EXCERPT PROVIDED —
..............................

Thursday, May 10, 2012

Roundup at the Financial Crisis Corral

Books about the Financial Crisis of 2007-2008 continue to dribble out.  (This is the sort of shocking insight which keeps people coming back to this here blog.)  I continue to assign such books to undergraduates.  (This is the sort of useless information which makes the aforementioned people think, “Why do I bother reading this blog?”)  I then proceed to write up ruminations about these books on this blog.  Every now and then I pause and think, “What about the poor Reader?”  Such concern for the Reader is, to be sure, atypical.  However, I assigned four books about the financial crisis last semester, I never got around to writing up a review of any of them, so now I am faced with spending four consecutive posts on the same topic or lumping all the reviews into one post.  Prudence dictates the latter.  The Reader can now express heartfelt thanks.

..............................

Records from a collection:
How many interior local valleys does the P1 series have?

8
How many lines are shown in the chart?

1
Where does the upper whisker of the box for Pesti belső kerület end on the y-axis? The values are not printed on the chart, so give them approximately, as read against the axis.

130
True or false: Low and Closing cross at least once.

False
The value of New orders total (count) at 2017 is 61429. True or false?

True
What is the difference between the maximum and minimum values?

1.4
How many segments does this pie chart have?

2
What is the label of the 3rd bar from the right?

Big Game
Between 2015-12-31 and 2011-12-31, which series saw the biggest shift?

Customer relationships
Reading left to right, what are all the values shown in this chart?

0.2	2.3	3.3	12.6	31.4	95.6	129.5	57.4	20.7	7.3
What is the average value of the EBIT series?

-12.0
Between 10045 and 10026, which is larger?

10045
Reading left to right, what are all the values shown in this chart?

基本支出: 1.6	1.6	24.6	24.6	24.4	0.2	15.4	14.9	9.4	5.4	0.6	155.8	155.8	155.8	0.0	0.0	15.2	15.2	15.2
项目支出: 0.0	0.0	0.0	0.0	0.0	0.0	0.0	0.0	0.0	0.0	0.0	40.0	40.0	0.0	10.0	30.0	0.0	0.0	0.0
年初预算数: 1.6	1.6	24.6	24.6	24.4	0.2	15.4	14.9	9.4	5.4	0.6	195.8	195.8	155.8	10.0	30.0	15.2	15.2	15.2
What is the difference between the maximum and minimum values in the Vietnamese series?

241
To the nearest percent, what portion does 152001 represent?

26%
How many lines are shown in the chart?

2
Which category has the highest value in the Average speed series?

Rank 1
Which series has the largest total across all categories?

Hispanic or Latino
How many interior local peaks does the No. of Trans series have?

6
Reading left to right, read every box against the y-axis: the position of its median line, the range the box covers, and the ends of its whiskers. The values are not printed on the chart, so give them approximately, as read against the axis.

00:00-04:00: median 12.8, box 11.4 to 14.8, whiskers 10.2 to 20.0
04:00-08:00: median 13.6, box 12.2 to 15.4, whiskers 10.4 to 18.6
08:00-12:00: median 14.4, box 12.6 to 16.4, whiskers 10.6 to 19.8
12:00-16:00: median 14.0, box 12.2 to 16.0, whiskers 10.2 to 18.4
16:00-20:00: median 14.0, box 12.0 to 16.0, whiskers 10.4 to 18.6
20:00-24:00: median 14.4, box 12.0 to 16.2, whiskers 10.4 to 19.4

..............................

WHAT THIS EXERCISE ASKS —
**A)** Answer these questions using the blog post:
(i) What date appears at the top of the blog post?
(ii) Which years does the blog post give for the Financial Crisis?
(iii) How many books about the financial crisis did the writer assign last semester?
**B)** Please rewrite the entries as a JSON list of strings, one string per line and no blank lines. Cover only the lines from the start of the entries through the line containing "What is the difference between the maximum and minimum values in", both ends included.

TASK RESULTS —
**A)**
(i) Thursday, May 10, 2012
(ii) 2007-2008
(iii) Four

**B)**
[
  "How many interior local valleys does the P1 series have?",
  "8",
  "How many lines are shown in the chart?",
  "1",
  "Where does the upper whisker of the box for Pesti belső kerület end on the y-axis? The values are not printed on the chart, so give them approximately, as read against the axis.",
  "130",
  "True or false: Low and Closing cross at least once.",
  "False",
  "The value of New orders total (count) at 2017 is 61429. True or false?",
  "True",
  "What is the difference between the maximum and minimum values?",
  "1.4",
  "How many segments does this pie chart have?",
  "2",
  "What is the label of the 3rd bar from the right?",
  "Big Game",
  "Between 2015-12-31 and 2011-12-31, which series saw the biggest shift?",
  "Customer relationships",
  "Reading left to right, what are all the values shown in this chart?",
  "0.2\t2.3\t3.3\t12.6\t31.4\t95.6\t129.5\t57.4\t20.7\t7.3",
  "What is the average value of the EBIT series?",
  "-12.0",
  "Between 10045 and 10026, which is larger?",
  "10045",
  "Reading left to right, what are all the values shown in this chart?",
  "基本支出: 1.6\t1.6\t24.6\t24.6\t24.4\t0.2\t15.4\t14.9\t9.4\t5.4\t0.6\t155.8\t155.8\t155.8\t0.0\t0.0\t15.2\t15.2\t15.2",
  "项目支出: 0.0\t0.0\t0.0\t0.0\t0.0\t0.0\t0.0\t0.0\t0.0\t0.0\t0.0\t40.0\t40.0\t0.0\t10.0\t30.0\t0.0\t0.0\t0.0",
  "年初预算数: 1.6\t1.6\t24.6\t24.6\t24.4\t0.2\t15.4\t14.9\t9.4\t5.4\t0.6\t195.8\t195.8\t155.8\t10.0\t30.0\t15.2\t15.2\t15.2",
  "What is the difference between the maximum and minimum values in the Vietnamese series?"
]